Decidido e firme, mesmo nas situações mais difíceis, dedicava horas e horas à oração meditativa e contemplativa. Movido por estes impulsos de caridade e contemplação, agraciado por Deus com uma profunda experiência do seu amor gratuito e misericordioso para com ele e para com todos os irmãos pecadores, Pe. Eustáquio funda a Congregação das Irmãs Missionárias Catequistas do Sagrado Coração.

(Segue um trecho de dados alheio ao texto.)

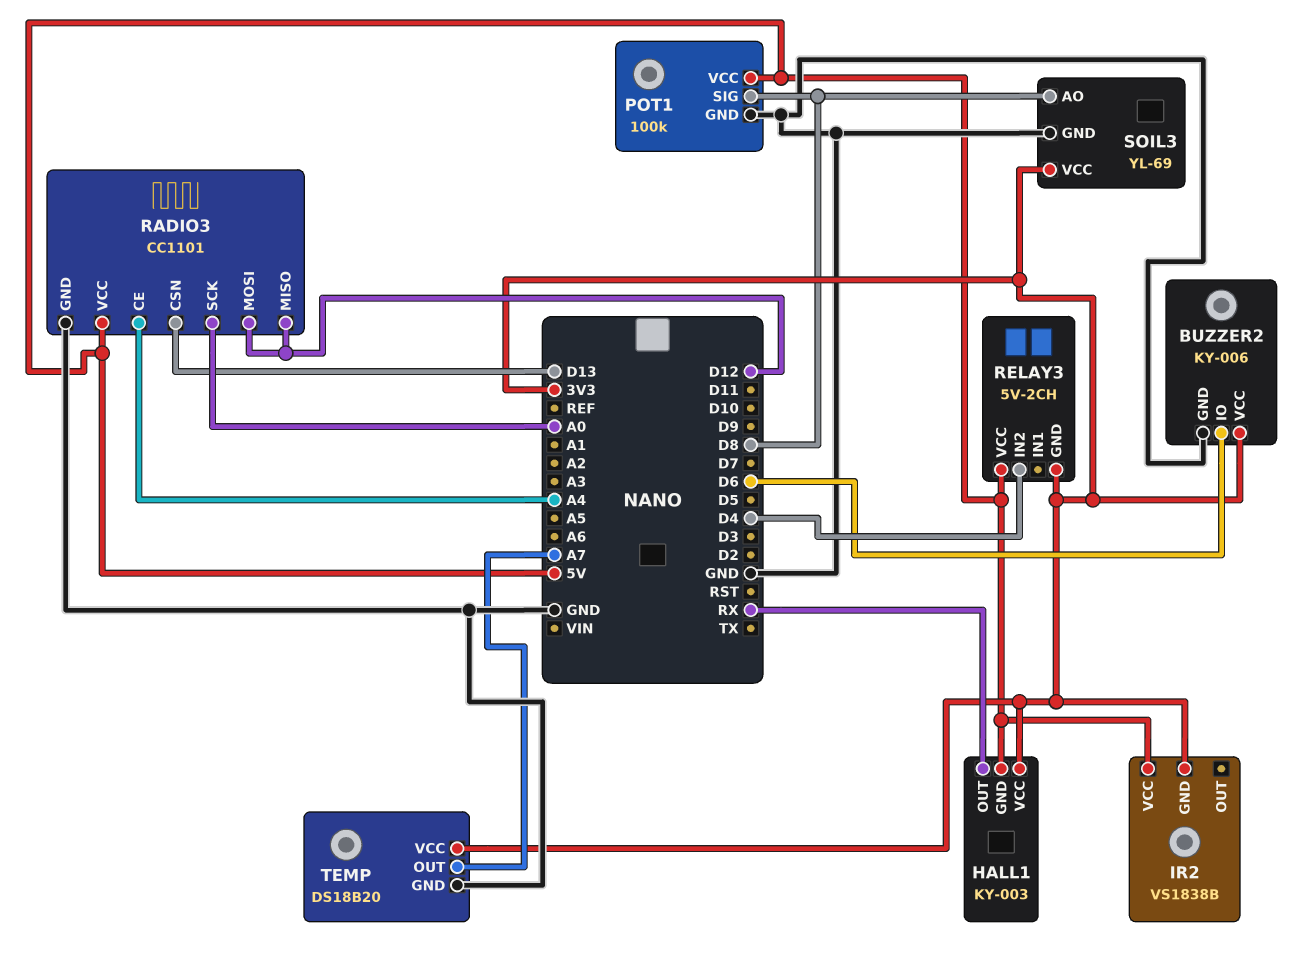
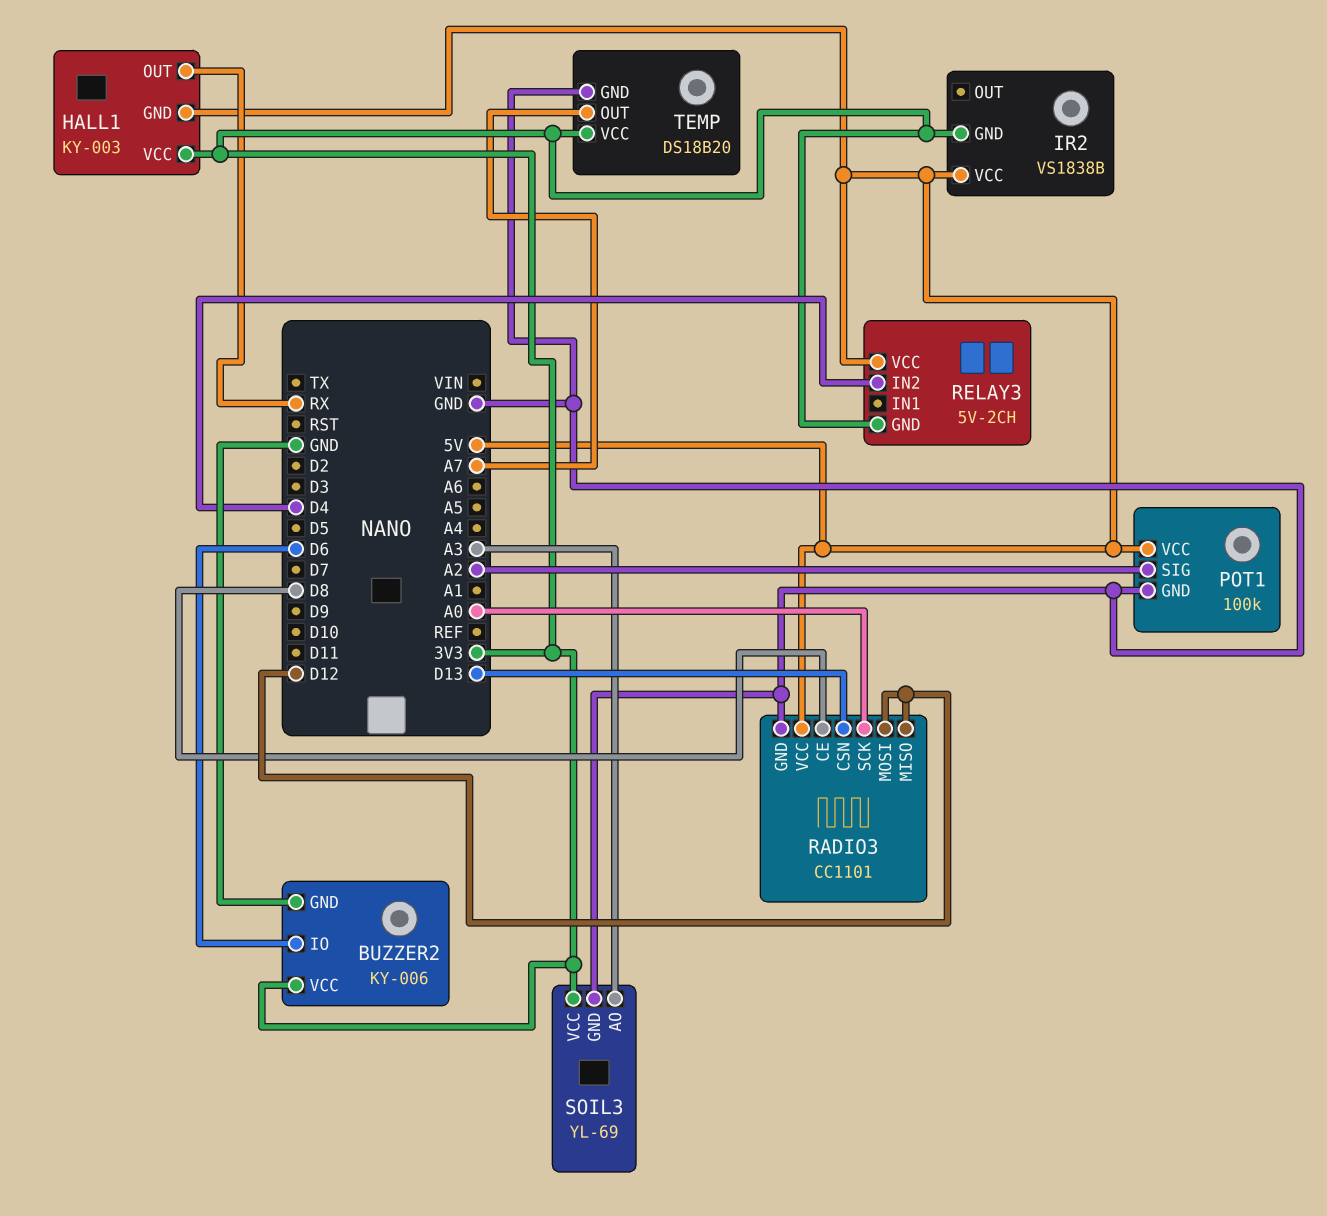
POT1 pin SIG: D8 -> A2
RADIO3 pin CE: A4 -> D8
SOIL3 pin AO: D8 -> A3

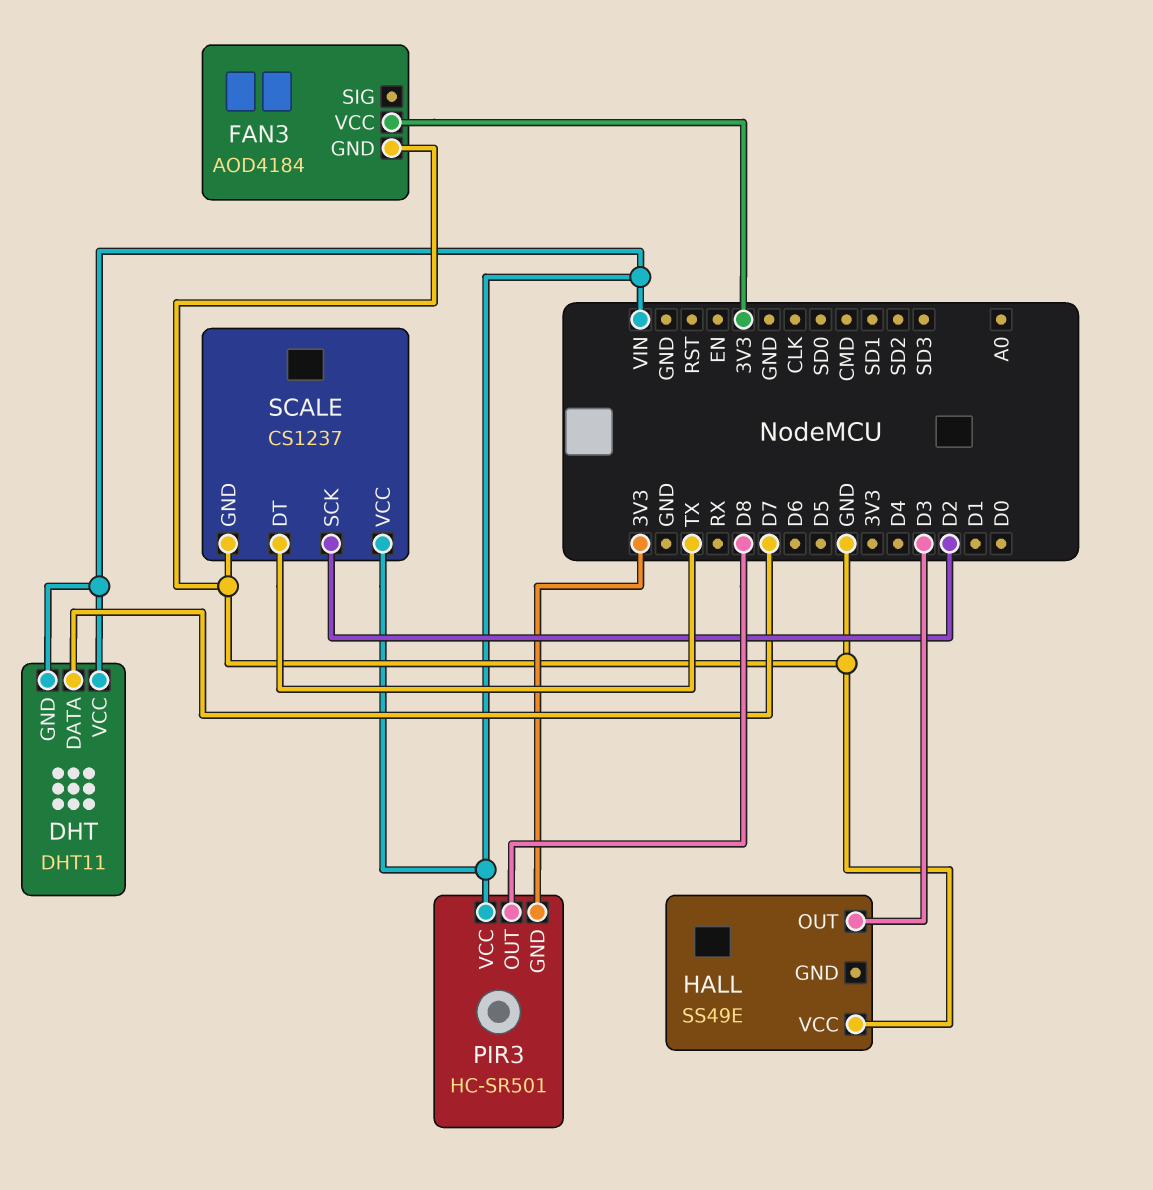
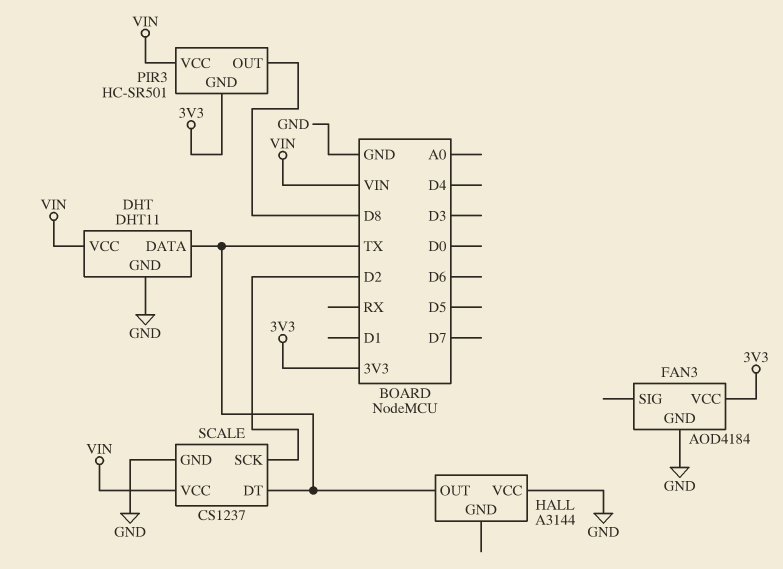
DHT pin DATA: D7 -> TX
DHT pin GND: VIN -> GND
HALL: SS49E -> A3144
HALL pin OUT: D3 -> TX

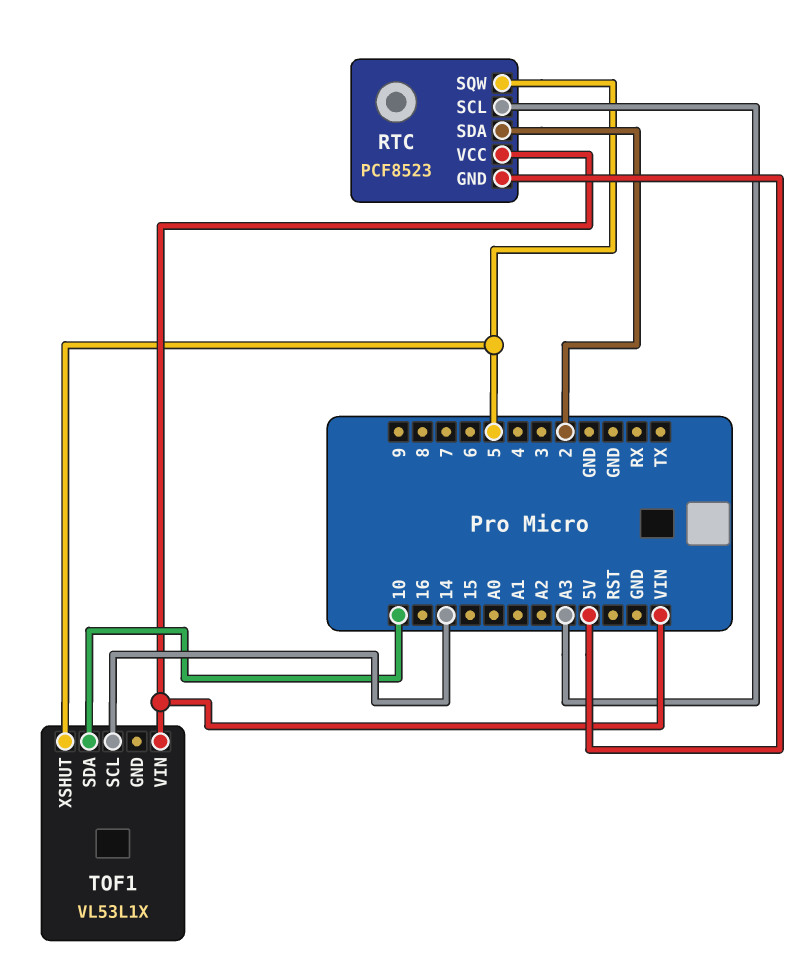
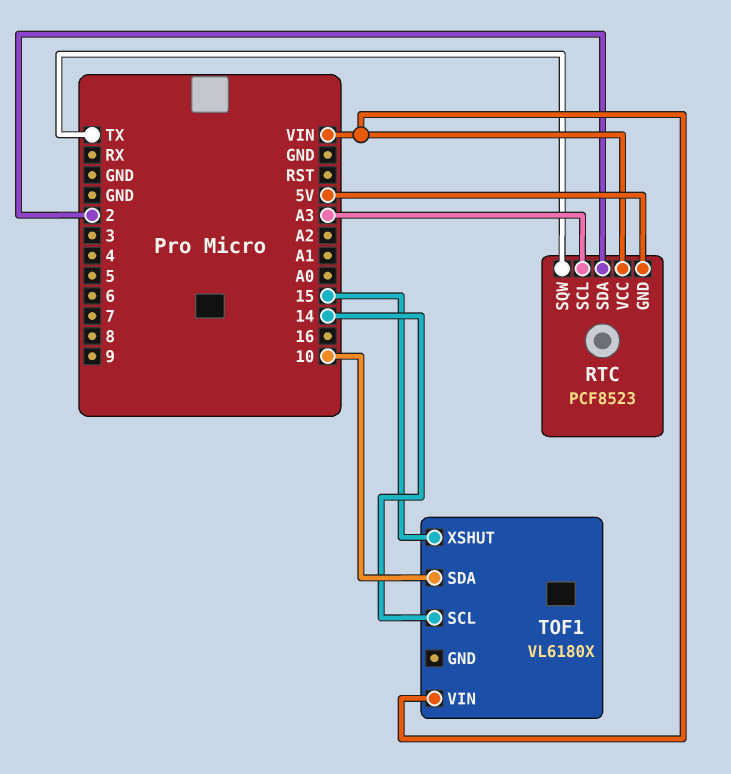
RTC pin SQW: 5 -> TX
TOF1: VL53L1X -> VL6180X
TOF1 pin XSHUT: 5 -> 15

O seu grande fervor causou a incompreensão de alguns membros da hierarquia eclesiástica até o ponto de afastá-lo de sua obra recém iniciada. Mas as incompreensões e o sofrimento não o abateram. Como servo bom, fiel e obediente, afastou-se humildemente de sua Congregação, e junto ao Pe. Savério Valério, acolhido com muito amor pelo Beato Bartolo Longo, foi viver na cidade de Pompéia (Itália), perto do santuário da Virgem do Rosário. Nos últimos dias da sua vida, Padre Eustáquio viveu em Pompéia em grande pobreza, caridade incansável e operosidade apostólica até o dia 02 de janeiro do ano de 1923, considerado já um “santo”.